**What to do**
Only the lines from the first line of the records through the line containing "I am building a map index. Parse" belong in the answer. Copy them exactly.

**Record excerpts**
---

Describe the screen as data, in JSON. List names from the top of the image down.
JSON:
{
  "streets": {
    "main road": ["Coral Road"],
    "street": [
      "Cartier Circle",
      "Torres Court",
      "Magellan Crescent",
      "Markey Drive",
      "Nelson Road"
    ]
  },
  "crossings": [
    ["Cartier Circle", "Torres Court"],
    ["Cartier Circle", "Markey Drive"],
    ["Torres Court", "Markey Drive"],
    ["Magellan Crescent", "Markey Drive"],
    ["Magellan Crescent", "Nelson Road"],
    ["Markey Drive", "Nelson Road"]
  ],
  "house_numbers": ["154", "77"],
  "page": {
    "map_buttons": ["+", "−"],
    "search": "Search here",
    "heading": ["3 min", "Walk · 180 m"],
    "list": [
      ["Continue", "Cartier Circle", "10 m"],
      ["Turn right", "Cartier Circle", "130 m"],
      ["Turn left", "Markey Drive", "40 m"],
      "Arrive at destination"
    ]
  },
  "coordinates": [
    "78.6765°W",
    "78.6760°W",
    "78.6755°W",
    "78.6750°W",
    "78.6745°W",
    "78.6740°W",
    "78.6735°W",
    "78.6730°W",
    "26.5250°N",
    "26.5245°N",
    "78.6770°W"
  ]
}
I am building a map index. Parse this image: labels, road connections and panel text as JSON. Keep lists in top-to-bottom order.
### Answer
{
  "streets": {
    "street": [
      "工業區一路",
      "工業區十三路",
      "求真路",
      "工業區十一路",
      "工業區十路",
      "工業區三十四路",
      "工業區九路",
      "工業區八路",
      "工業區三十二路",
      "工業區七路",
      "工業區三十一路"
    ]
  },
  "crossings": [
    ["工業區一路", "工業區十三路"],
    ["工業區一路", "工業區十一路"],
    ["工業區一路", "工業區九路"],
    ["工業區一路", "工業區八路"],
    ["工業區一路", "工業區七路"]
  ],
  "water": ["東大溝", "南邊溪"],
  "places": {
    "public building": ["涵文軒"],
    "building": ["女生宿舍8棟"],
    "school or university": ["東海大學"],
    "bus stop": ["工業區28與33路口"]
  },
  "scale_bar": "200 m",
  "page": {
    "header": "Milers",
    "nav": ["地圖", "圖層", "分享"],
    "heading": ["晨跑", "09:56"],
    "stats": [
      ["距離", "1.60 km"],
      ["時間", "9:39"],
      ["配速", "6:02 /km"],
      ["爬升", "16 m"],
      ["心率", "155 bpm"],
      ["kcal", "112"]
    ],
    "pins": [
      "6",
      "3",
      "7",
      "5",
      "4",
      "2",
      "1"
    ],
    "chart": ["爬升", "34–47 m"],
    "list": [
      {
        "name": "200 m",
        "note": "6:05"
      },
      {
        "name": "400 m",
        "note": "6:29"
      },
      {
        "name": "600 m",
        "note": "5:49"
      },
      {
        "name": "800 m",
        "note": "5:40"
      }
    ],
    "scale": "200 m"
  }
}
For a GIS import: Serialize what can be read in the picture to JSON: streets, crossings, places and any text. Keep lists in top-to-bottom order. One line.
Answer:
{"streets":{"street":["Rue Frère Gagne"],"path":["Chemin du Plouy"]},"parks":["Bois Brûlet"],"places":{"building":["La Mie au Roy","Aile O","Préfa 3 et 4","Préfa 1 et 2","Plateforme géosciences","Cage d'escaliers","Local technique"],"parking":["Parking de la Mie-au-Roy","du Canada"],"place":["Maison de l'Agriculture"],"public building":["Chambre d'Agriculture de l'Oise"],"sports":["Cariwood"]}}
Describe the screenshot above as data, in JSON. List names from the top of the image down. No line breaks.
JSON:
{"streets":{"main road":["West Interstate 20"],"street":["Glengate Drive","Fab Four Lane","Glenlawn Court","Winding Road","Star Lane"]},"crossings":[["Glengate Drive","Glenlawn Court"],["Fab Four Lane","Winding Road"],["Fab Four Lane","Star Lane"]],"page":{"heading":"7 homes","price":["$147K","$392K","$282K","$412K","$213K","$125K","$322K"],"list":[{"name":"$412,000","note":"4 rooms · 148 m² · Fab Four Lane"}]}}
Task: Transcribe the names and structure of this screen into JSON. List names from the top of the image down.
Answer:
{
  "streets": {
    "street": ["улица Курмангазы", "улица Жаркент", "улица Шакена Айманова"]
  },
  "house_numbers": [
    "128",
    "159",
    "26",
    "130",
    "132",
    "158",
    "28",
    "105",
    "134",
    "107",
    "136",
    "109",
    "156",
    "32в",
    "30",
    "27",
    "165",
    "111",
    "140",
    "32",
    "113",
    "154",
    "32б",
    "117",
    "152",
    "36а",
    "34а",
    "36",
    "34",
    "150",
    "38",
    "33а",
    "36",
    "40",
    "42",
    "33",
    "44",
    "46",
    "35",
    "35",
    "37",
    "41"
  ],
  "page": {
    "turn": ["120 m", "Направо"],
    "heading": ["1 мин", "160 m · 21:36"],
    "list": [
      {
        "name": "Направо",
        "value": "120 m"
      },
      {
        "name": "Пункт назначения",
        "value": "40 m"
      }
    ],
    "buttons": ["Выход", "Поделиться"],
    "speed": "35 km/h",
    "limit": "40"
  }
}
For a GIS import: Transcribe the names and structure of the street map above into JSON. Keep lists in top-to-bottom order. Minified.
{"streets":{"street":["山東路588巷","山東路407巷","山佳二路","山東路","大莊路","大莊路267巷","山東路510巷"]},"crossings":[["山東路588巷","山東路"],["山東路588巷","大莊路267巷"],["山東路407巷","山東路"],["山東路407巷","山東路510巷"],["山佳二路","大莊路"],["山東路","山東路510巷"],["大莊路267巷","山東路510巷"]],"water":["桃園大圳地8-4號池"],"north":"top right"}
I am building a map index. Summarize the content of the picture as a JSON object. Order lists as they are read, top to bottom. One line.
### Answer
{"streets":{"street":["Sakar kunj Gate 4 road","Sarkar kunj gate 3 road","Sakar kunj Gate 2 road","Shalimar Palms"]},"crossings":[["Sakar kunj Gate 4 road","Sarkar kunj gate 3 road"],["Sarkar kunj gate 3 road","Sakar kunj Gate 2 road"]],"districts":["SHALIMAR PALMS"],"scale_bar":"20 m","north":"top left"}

---

**Solution to the problem**
Describe the screen as data, in JSON. List names from the top of the image down.
JSON:
{
  "streets": {
    "main road": ["Coral Road"],
    "street": [
      "Cartier Circle",
      "Torres Court",
      "Magellan Crescent",
      "Markey Drive",
      "Nelson Road"
    ]
  },
  "crossings": [
    ["Cartier Circle", "Torres Court"],
    ["Cartier Circle", "Markey Drive"],
    ["Torres Court", "Markey Drive"],
    ["Magellan Crescent", "Markey Drive"],
    ["Magellan Crescent", "Nelson Road"],
    ["Markey Drive", "Nelson Road"]
  ],
  "house_numbers": ["154", "77"],
  "page": {
    "map_buttons": ["+", "−"],
    "search": "Search here",
    "heading": ["3 min", "Walk · 180 m"],
    "list": [
      ["Continue", "Cartier Circle", "10 m"],
      ["Turn right", "Cartier Circle", "130 m"],
      ["Turn left", "Markey Drive", "40 m"],
      "Arrive at destination"
    ]
  },
  "coordinates": [
    "78.6765°W",
    "78.6760°W",
    "78.6755°W",
    "78.6750°W",
    "78.6745°W",
    "78.6740°W",
    "78.6735°W",
    "78.6730°W",
    "26.5250°N",
    "26.5245°N",
    "78.6770°W"
  ]
}
I am building a map index. Parse this image: labels, road connections and panel text as JSON. Keep lists in top-to-bottom order.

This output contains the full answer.